Brazil’s recovery from the previous quarter’s economic slowdown has proven more difficult than multinationals expected, and the road to growth appears to be very bumpy. FSG clients reported underperforming sales growth during the first half of the year with many considering a slowdown as a viable threat to overall sales in 2012. Regardless, FSG clients are looking to capitalize on growth opportunities in the second half of the year by introducing new products into local markets.
The weakening real is providing some aid to exporters, but recent efforts by the government to stimulate consumer credit have failed to engender sustainable growth as consumers’ appetite for credit wanes. Brazil’s complex tax system is adding even further strain to multinationals’ business operations, yet FSG clients have reported scarcely allocating resources towards strengthening tax compliance teams. FSG surveys indicate that 35% of clients foresee a significant increase in the tax burden on their profits this year. FSG believes that tax compliance efforts by clients must be ramped up in order to capture cost-saving opportunities and protect profit margins.
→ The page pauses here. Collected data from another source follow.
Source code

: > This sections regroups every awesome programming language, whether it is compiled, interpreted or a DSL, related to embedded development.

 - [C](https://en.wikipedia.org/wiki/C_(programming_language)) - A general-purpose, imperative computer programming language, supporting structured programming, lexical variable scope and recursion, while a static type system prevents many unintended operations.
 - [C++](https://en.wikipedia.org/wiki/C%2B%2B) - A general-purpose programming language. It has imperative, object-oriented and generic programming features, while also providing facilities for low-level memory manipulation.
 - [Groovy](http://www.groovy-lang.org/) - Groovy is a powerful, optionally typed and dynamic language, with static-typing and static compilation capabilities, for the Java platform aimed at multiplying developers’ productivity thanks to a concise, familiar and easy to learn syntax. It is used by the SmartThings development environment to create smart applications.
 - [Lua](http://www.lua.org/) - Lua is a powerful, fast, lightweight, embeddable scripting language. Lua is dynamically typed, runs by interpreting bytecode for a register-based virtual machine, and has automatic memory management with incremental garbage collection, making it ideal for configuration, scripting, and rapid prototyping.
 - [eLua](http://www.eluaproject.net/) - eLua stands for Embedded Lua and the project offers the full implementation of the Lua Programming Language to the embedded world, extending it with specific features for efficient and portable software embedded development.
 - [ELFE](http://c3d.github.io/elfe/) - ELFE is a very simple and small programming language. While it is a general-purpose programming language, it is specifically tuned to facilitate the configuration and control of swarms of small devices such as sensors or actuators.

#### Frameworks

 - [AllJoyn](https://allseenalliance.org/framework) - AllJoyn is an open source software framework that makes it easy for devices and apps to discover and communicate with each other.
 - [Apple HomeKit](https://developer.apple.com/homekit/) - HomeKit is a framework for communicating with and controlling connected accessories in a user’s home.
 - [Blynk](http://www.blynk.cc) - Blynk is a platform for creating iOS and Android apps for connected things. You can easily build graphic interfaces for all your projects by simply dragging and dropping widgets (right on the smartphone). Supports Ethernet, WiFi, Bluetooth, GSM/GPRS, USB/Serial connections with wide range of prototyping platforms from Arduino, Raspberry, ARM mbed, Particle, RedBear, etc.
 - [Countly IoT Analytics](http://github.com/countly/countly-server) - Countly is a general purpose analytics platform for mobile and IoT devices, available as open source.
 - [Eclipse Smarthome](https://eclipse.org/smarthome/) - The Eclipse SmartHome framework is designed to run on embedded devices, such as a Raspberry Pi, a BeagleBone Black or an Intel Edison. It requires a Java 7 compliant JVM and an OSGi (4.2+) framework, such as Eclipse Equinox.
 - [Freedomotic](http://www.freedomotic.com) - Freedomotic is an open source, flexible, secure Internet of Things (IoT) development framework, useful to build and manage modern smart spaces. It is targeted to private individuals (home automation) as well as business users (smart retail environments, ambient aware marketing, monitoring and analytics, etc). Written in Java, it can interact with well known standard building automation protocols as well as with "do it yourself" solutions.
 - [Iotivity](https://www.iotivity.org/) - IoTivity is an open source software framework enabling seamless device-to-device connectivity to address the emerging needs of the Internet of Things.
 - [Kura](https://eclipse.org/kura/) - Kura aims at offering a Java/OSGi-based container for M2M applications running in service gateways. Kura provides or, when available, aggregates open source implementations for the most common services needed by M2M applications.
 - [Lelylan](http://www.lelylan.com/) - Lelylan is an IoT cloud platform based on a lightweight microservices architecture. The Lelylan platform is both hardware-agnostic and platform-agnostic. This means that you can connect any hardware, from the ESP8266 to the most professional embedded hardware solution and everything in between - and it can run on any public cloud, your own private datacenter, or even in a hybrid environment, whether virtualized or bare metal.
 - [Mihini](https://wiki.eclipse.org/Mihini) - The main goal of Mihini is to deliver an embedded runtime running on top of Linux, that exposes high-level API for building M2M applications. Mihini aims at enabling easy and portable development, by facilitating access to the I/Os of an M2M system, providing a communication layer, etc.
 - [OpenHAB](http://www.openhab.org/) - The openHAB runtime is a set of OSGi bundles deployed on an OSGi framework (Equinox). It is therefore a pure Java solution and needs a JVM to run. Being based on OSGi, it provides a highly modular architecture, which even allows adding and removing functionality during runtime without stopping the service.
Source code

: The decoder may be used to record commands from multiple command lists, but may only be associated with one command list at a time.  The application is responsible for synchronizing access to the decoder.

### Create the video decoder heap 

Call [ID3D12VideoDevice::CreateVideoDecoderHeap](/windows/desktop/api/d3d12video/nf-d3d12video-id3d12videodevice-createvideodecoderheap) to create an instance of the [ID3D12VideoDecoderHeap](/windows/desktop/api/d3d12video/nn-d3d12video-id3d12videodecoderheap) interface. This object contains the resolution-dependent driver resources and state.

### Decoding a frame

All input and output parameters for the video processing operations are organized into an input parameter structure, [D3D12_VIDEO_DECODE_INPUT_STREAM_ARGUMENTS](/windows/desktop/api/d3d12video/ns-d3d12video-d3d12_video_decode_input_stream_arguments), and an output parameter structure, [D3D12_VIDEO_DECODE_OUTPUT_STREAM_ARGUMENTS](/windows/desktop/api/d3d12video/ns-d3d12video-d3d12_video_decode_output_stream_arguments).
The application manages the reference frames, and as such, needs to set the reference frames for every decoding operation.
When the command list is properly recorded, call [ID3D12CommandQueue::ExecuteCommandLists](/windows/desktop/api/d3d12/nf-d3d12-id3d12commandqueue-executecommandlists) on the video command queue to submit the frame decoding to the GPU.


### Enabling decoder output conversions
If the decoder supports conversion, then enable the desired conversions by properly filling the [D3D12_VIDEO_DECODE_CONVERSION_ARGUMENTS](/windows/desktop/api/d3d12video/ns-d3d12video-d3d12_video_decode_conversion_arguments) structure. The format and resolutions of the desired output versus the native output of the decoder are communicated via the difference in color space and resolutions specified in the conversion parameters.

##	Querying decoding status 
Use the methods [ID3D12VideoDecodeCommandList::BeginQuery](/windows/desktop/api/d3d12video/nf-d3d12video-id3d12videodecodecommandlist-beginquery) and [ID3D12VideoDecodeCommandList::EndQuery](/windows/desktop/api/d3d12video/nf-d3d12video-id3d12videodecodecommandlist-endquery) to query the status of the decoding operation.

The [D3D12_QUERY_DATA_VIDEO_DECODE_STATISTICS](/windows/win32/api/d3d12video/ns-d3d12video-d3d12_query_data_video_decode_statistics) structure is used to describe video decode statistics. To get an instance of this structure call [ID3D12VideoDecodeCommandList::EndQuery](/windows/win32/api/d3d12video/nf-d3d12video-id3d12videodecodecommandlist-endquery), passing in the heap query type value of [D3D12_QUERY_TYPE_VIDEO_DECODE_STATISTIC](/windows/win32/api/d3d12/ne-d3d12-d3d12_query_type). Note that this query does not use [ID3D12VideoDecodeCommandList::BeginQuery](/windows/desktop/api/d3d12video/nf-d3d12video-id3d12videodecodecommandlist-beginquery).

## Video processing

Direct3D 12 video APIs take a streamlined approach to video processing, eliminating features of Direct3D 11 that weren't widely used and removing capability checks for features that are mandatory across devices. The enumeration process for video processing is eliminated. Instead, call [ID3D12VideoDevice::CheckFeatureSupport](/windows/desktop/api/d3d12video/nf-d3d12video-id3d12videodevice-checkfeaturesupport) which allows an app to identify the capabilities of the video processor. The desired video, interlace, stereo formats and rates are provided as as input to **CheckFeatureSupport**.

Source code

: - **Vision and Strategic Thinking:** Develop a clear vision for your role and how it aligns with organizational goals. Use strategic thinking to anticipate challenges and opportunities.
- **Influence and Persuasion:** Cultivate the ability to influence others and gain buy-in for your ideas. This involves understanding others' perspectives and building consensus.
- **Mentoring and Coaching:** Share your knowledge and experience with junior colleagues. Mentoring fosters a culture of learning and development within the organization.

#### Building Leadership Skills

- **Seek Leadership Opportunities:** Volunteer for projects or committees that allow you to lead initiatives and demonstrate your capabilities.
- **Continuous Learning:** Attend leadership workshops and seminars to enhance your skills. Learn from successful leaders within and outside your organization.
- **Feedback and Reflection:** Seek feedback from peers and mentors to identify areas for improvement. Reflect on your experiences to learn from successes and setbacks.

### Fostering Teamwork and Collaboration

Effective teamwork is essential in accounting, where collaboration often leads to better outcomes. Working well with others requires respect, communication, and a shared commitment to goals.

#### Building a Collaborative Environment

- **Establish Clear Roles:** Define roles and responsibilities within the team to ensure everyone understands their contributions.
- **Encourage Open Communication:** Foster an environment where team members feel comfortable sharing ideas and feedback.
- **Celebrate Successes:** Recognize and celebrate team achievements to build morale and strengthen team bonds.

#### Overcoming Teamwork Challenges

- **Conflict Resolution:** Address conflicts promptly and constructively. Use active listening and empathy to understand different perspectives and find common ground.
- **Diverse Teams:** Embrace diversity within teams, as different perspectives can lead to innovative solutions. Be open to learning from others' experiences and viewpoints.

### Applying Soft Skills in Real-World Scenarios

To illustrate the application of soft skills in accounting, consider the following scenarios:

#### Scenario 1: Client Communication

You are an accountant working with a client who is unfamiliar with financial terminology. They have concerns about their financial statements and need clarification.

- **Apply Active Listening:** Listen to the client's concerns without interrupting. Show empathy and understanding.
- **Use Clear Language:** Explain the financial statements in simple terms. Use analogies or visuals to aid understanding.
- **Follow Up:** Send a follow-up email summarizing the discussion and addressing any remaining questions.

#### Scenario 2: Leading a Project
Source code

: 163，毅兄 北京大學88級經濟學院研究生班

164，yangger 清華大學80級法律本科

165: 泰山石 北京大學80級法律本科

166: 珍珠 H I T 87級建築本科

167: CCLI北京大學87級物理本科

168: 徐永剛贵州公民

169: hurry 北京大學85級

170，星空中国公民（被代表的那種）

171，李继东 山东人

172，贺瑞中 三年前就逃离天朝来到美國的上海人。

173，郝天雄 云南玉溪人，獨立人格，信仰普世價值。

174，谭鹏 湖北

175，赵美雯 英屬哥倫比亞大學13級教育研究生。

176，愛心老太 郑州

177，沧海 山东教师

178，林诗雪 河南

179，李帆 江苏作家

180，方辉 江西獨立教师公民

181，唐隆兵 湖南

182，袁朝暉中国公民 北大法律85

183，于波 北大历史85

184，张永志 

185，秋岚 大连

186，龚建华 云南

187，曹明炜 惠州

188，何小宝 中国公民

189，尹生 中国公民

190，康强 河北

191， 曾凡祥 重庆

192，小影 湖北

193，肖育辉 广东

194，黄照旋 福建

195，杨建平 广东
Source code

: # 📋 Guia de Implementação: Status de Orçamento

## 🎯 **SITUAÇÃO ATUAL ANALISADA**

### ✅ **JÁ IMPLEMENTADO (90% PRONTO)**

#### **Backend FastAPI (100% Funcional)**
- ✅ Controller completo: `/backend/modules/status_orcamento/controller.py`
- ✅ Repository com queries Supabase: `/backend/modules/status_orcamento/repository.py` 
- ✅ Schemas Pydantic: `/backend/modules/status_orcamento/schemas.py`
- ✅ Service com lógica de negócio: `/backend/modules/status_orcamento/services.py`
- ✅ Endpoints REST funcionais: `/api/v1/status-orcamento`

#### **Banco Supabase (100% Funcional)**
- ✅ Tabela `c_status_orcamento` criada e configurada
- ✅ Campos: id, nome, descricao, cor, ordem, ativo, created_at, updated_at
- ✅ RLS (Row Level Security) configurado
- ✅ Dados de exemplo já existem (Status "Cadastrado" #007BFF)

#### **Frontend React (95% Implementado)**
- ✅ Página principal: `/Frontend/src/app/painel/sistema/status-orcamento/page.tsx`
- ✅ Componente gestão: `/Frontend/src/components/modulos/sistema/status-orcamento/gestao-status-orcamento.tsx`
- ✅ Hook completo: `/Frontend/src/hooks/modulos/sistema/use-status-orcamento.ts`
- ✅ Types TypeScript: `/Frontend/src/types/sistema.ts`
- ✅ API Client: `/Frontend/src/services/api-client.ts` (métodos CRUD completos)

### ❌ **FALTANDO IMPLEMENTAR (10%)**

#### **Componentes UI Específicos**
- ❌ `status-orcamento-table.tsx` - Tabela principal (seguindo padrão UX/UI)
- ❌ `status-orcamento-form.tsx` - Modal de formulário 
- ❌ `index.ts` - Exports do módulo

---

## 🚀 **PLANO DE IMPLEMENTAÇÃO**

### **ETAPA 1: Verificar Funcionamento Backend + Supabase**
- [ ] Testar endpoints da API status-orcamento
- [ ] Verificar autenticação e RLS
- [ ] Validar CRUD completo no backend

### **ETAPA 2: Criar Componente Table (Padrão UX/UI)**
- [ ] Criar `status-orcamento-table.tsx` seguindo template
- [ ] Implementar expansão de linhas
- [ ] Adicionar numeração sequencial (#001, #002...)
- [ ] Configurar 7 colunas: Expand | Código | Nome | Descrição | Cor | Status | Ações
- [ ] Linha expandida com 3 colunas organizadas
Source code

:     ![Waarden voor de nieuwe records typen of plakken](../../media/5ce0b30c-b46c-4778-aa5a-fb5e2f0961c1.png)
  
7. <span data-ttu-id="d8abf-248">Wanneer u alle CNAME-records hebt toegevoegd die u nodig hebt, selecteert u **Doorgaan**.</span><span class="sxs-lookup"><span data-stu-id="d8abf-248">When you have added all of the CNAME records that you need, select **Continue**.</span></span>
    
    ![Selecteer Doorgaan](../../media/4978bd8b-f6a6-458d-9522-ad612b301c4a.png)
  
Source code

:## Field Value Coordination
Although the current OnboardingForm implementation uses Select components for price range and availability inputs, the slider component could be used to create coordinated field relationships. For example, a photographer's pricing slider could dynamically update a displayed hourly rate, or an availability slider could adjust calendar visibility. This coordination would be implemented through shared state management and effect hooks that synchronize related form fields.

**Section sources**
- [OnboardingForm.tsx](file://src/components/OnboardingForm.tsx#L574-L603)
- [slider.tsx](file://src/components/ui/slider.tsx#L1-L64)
Acquisitions have been a popular strategy for multinationals seeking to capture Brazil’s rising middle-class, but recent obstacles have made joint ventures a cost-effective alternative. Intensifiedcompetition for the “middle of the diamond” along with consumer growth in far-reaching regions and adaptation to regional middle-class preferences has made acquisitions more difficult and more costly. By targeting local companies offering popular products and with established distribution networks, JVs offer a successful alternative strategy to commonly pursued acquisitions.